(Page-level text extractions)
# # # #

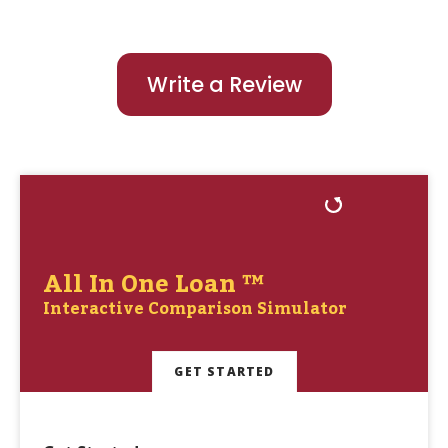
Write a Review
All In One Loan ™
Interactive Comparison Simulator
GET STARTED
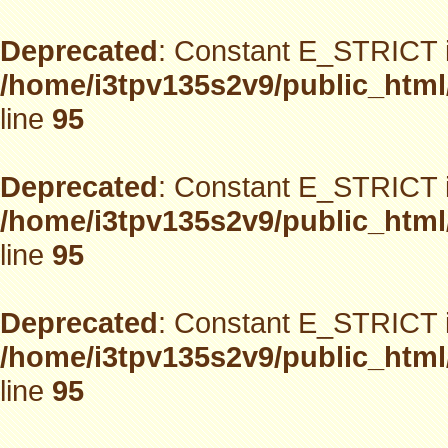
Deprecated
: Constant E_STRICT i
/home/i3tpv135s2v9/public_html
line
95
Deprecated
: Constant E_STRICT i
/home/i3tpv135s2v9/public_html
line
95
Deprecated
: Constant E_STRICT i
/home/i3tpv135s2v9/public_html
line
95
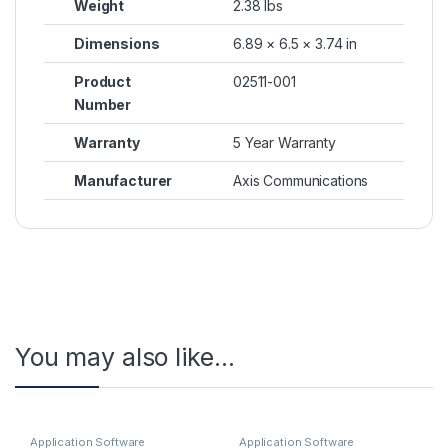
Weight
2.38 lbs
Dimensions
6.89 × 6.5 × 3.74 in
Product
02511-001
Number
Warranty
5 Year Warranty
Manufacturer
Axis Communications
You may also like…
Application Software
Application Software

# # # #

When you reproduce the data shown above, keep each line exact and omit every picture.

=== SOLUTION TO THIS PROBLEM ===
Write a Review
All In One Loan ™
Interactive Comparison Simulator
GET STARTED
Deprecated
: Constant E_STRICT i
/home/i3tpv135s2v9/public_html
line
95
Deprecated
: Constant E_STRICT i
/home/i3tpv135s2v9/public_html
line
95
Deprecated
: Constant E_STRICT i
/home/i3tpv135s2v9/public_html
line
95
Weight
2.38 lbs
Dimensions
6.89 × 6.5 × 3.74 in
Product
02511-001
Number
Warranty
5 Year Warranty
Manufacturer
Axis Communications
You may also like…
Application Software
Application Software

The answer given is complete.